(Plain-text engineering files)
################

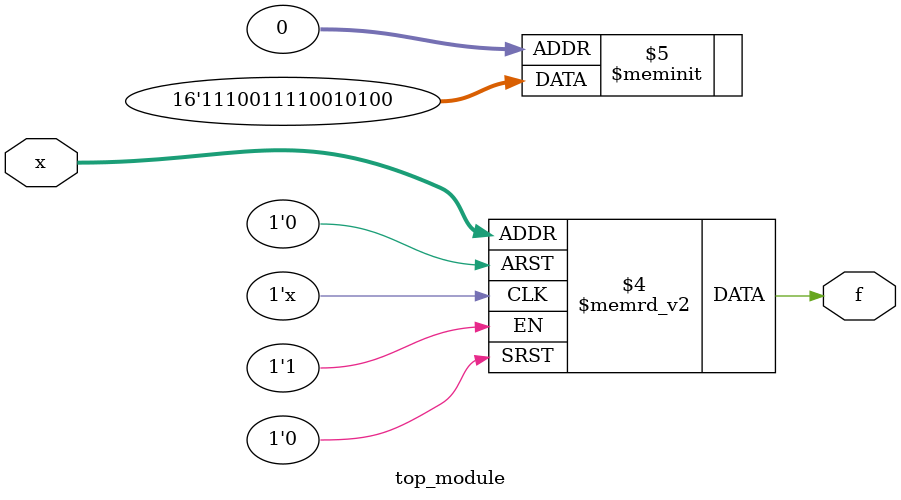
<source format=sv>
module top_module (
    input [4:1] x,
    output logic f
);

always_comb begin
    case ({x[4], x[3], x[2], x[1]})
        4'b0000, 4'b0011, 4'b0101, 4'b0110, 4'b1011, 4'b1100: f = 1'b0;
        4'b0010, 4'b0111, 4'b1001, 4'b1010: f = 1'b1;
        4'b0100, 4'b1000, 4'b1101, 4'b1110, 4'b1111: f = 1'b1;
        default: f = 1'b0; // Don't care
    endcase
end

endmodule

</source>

################

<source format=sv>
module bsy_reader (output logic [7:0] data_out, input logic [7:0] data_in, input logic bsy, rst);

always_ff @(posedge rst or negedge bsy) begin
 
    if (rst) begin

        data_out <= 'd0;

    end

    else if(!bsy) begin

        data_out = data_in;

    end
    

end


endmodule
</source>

################

In the data above, find each line where the string "output" appears, then copy it.

    output logic f
module bsy_reader (output logic [7:0] data_out, input logic [7:0] data_in, input logic bsy, rst);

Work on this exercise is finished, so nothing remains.